Page-level text extractions:
┄┄┄┄┄┄┄┄┄┄┄┄┄┄┄┄┄┄┄┄

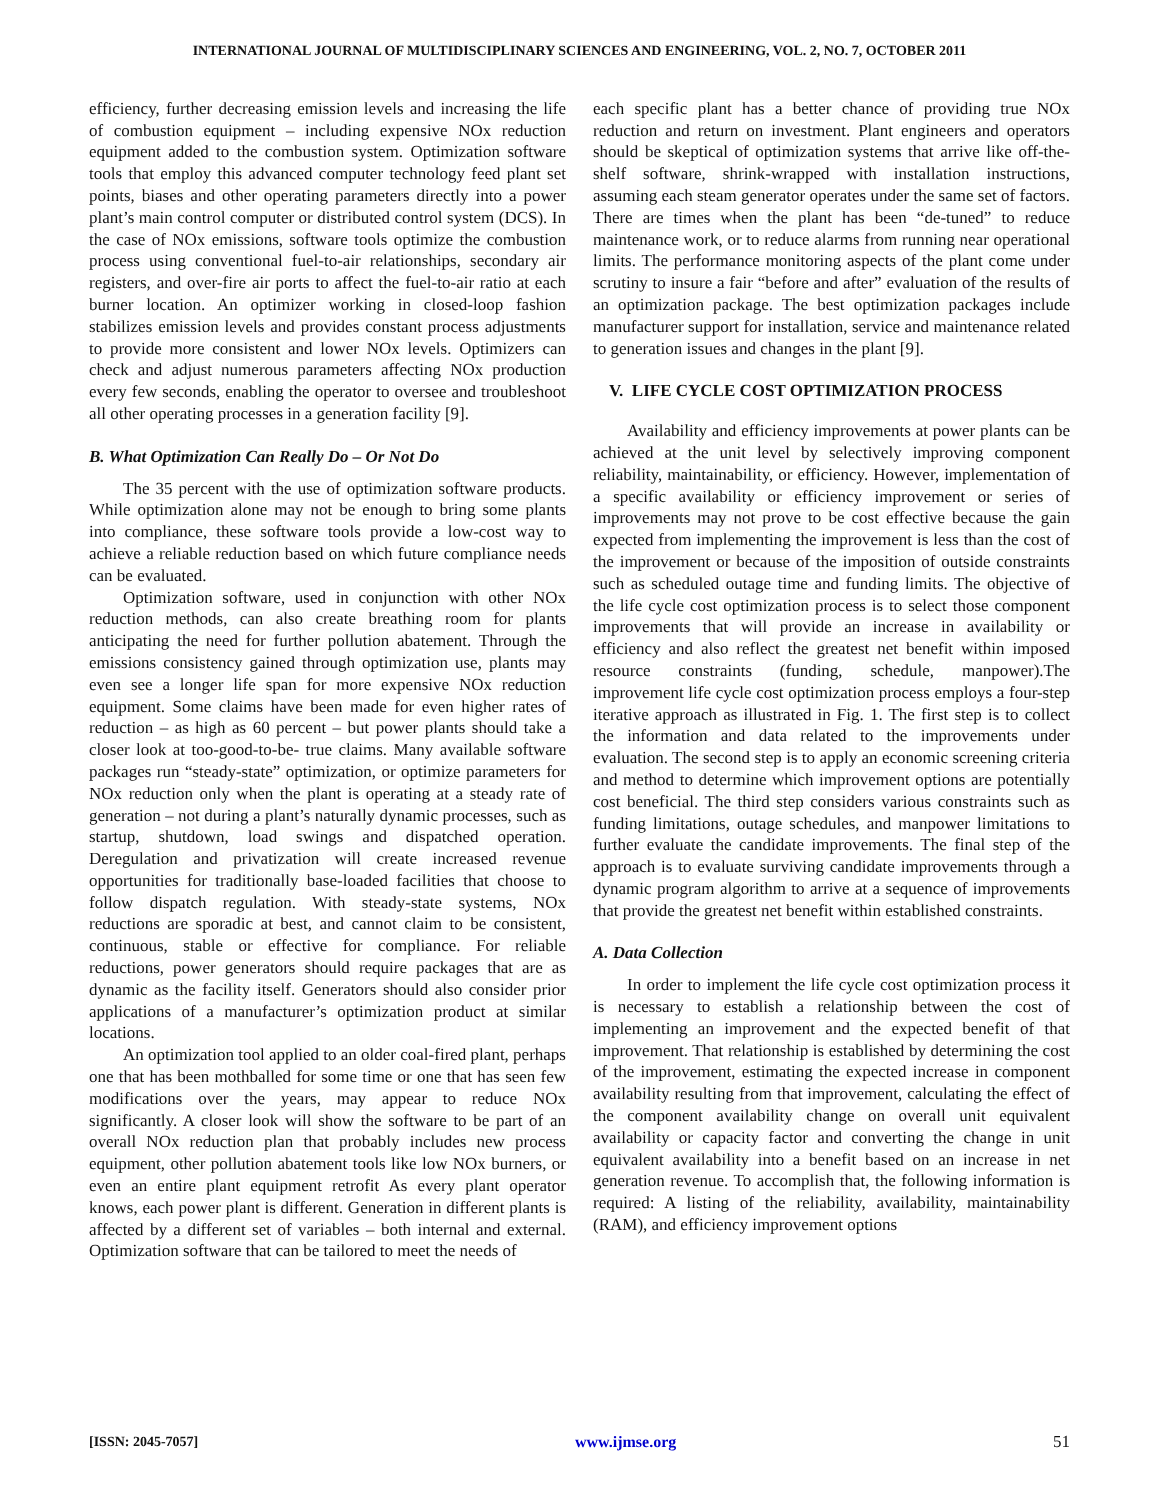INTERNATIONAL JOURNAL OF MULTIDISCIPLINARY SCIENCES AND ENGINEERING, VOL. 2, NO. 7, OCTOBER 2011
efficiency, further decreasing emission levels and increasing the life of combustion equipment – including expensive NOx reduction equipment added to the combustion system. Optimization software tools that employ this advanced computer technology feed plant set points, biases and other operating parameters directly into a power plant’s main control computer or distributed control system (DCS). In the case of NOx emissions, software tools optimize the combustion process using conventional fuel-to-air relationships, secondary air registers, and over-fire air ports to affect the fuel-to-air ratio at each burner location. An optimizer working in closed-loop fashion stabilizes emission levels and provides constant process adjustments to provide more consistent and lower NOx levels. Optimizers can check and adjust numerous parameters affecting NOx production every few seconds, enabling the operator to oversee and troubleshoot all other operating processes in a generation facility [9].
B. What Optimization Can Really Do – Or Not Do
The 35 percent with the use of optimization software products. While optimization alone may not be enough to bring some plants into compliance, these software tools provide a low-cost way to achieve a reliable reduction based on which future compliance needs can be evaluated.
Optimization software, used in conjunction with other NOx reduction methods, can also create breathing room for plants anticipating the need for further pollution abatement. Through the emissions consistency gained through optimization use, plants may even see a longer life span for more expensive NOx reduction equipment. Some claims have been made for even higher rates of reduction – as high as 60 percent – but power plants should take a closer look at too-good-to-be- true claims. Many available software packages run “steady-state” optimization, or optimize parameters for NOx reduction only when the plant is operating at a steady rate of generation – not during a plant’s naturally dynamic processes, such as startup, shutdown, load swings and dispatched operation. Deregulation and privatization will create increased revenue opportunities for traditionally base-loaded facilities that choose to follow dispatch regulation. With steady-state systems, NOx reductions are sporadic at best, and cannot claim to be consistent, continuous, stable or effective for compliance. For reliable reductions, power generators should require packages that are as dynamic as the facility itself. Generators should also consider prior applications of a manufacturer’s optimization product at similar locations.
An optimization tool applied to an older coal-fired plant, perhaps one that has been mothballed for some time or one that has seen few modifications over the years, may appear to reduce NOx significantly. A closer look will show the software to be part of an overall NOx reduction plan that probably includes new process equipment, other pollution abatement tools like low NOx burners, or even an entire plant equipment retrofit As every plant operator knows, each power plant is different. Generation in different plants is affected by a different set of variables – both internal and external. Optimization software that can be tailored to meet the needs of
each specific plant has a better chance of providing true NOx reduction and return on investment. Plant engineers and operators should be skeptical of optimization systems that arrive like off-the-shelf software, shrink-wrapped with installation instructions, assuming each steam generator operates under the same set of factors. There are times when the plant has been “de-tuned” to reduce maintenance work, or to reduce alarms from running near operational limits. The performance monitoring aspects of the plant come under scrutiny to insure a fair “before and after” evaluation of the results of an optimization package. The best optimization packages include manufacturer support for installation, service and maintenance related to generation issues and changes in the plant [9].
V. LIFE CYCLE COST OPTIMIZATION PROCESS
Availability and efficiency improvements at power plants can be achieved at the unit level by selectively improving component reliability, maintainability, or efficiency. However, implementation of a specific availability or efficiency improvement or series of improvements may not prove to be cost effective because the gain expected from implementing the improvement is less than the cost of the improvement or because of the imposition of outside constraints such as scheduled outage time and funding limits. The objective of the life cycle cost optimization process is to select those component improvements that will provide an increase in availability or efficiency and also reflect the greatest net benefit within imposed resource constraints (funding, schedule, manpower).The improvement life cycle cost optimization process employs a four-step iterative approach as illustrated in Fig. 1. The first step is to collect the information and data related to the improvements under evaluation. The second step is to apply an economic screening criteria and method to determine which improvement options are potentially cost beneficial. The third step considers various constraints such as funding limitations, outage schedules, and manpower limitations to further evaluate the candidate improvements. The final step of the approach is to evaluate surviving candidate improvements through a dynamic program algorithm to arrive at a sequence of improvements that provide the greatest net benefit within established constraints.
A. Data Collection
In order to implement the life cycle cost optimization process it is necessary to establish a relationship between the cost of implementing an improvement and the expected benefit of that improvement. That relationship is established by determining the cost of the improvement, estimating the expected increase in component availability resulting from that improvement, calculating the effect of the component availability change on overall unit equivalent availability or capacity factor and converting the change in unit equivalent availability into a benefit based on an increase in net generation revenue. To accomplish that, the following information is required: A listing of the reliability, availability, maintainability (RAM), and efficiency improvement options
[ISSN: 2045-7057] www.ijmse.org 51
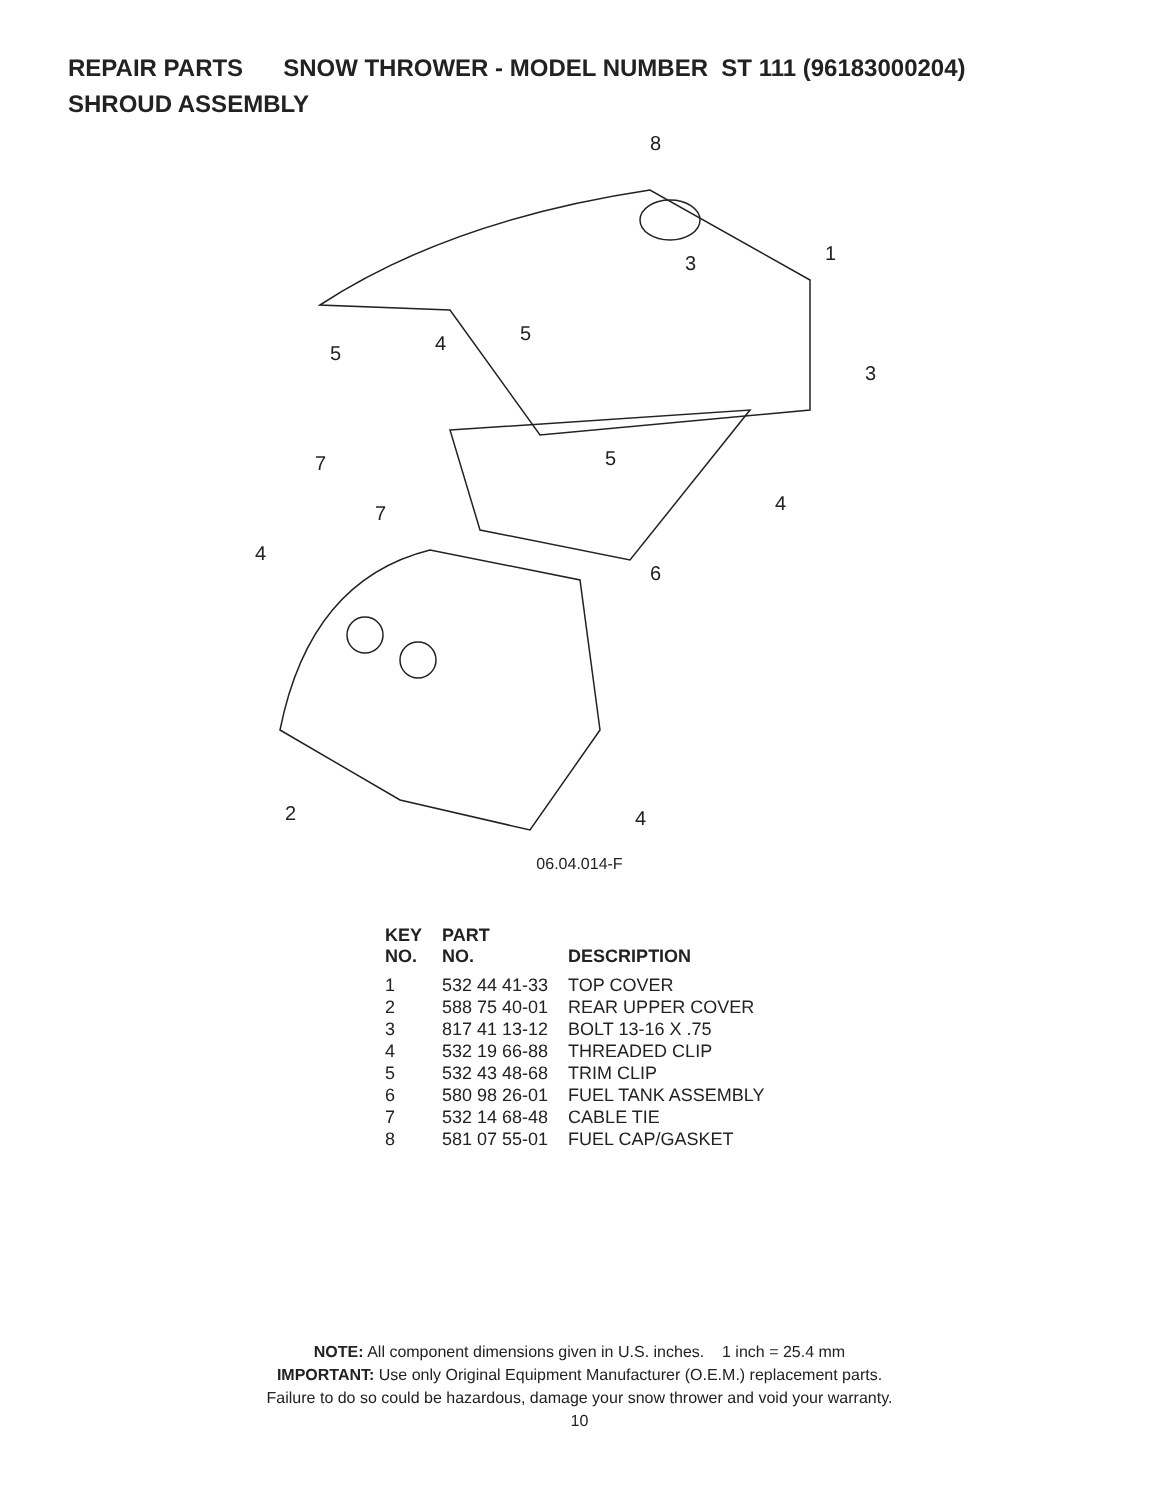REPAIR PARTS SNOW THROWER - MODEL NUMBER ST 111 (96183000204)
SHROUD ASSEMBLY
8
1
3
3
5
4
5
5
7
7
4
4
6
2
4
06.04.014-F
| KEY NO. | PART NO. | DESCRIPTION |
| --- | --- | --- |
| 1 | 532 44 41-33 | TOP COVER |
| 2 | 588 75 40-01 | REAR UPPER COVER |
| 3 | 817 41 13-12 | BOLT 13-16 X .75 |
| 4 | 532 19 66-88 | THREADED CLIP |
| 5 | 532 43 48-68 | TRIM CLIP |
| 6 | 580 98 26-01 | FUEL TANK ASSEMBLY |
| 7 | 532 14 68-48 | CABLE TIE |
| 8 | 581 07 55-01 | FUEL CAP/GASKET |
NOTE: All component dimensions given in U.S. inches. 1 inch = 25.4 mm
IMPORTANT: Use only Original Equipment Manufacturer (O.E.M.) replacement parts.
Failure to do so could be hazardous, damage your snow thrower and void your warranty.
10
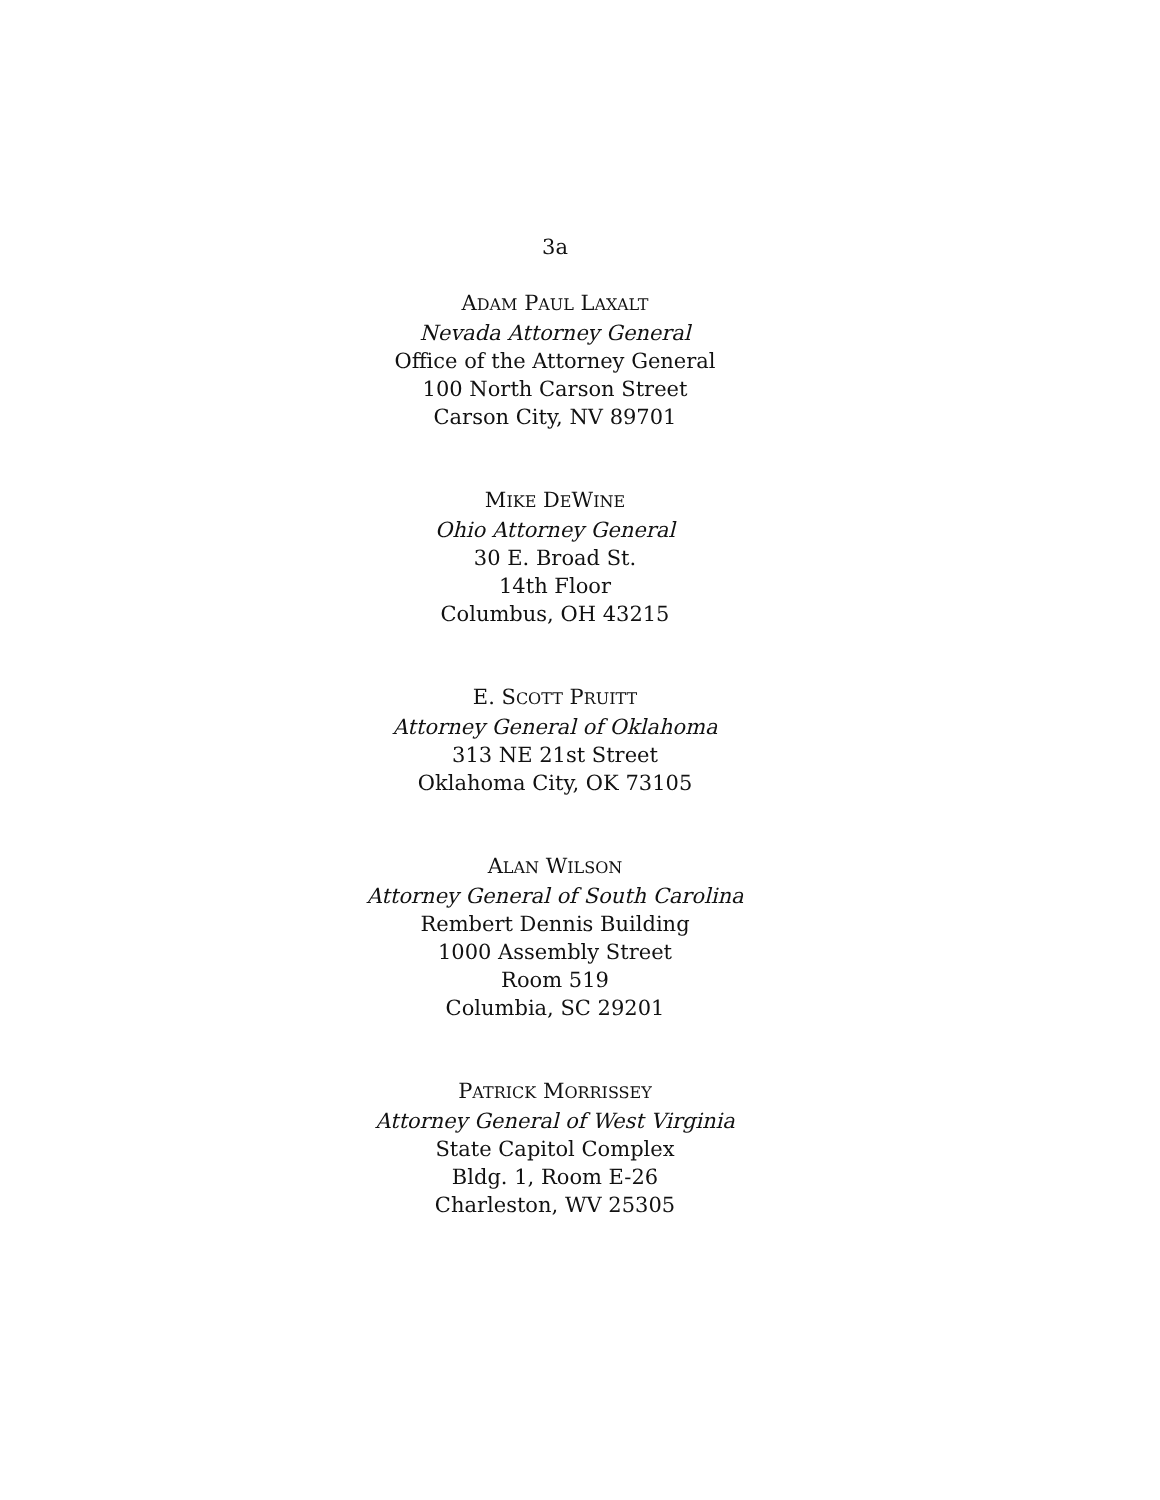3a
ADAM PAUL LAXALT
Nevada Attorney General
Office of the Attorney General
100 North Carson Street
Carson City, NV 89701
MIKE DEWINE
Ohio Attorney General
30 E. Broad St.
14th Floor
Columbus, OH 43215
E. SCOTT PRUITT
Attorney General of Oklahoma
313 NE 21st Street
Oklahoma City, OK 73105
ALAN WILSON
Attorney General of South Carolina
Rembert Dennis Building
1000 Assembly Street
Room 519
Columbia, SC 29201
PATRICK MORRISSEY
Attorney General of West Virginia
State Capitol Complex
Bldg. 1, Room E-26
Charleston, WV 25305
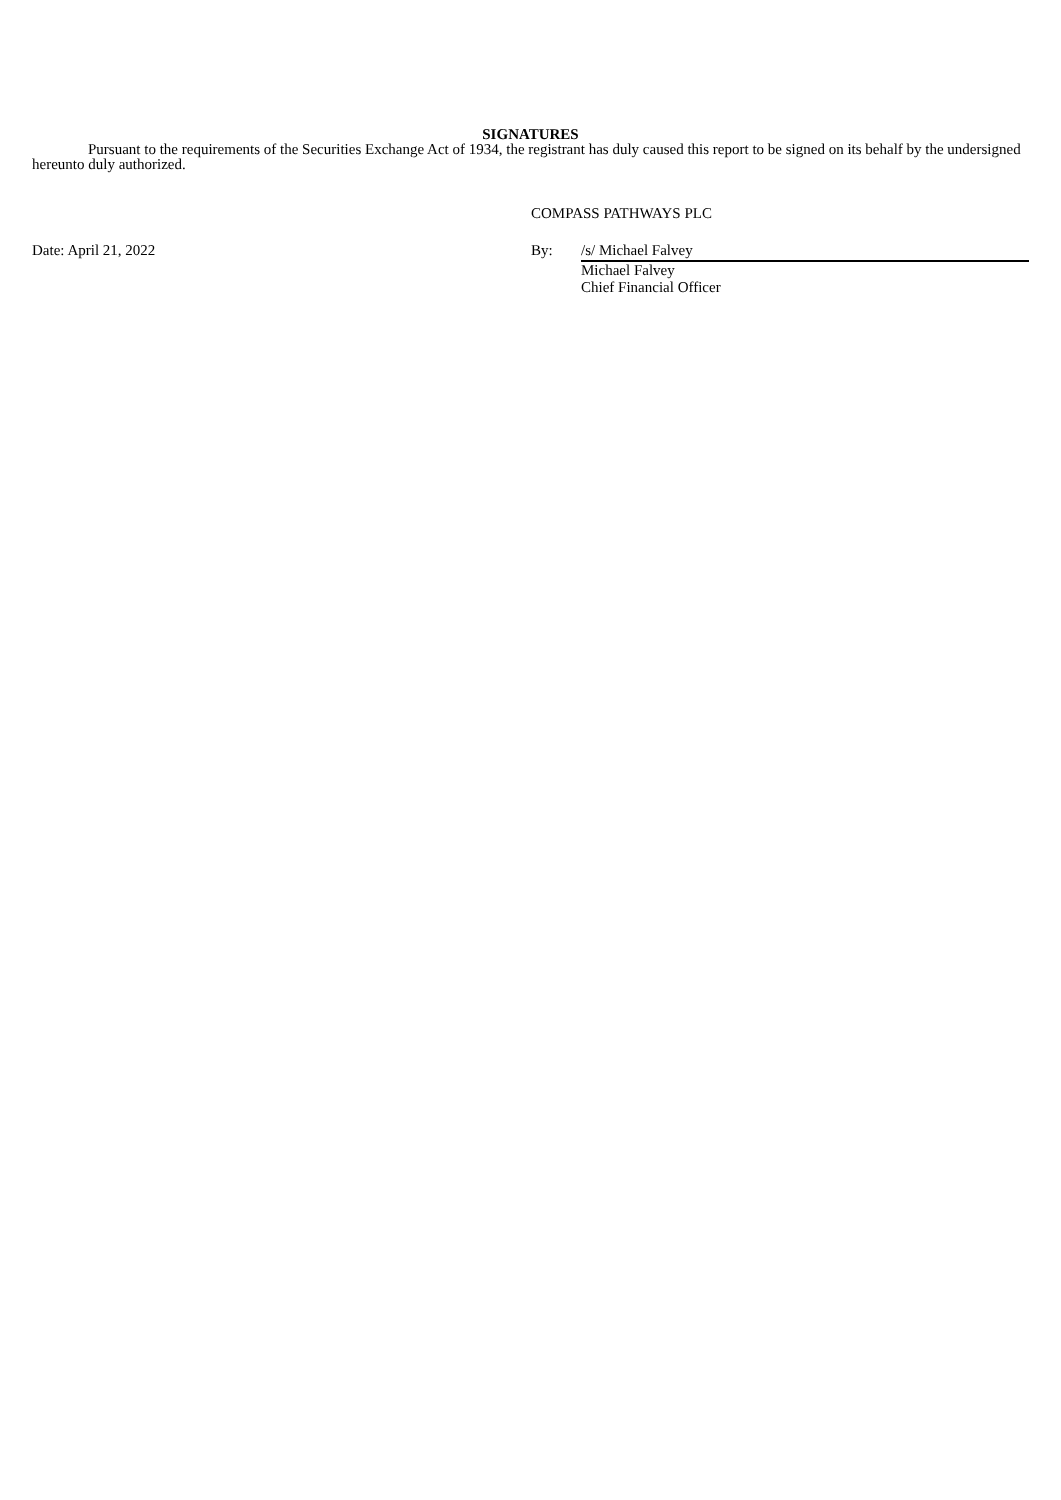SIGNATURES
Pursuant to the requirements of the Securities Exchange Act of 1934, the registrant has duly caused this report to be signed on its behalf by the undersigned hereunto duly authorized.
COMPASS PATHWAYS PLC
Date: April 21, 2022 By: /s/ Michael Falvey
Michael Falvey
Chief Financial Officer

┄┄┄┄┄┄┄┄┄┄┄┄┄┄┄┄┄┄┄┄

Starting at the line that contains "Attorney General of Oklahoma", reproduce exactly and only the lines through the end of the entries above, with the pictures excluded.

:: Expected output ::
Attorney General of Oklahoma
313 NE 21st Street
Oklahoma City, OK 73105
ALAN WILSON
Attorney General of South Carolina
Rembert Dennis Building
1000 Assembly Street
Room 519
Columbia, SC 29201
PATRICK MORRISSEY
Attorney General of West Virginia
State Capitol Complex
Bldg. 1, Room E-26
Charleston, WV 25305
SIGNATURES
Pursuant to the requirements of the Securities Exchange Act of 1934, the registrant has duly caused this report to be signed on its behalf by the undersigned hereunto duly authorized.
COMPASS PATHWAYS PLC
Date: April 21, 2022 By: /s/ Michael Falvey
Michael Falvey
Chief Financial Officer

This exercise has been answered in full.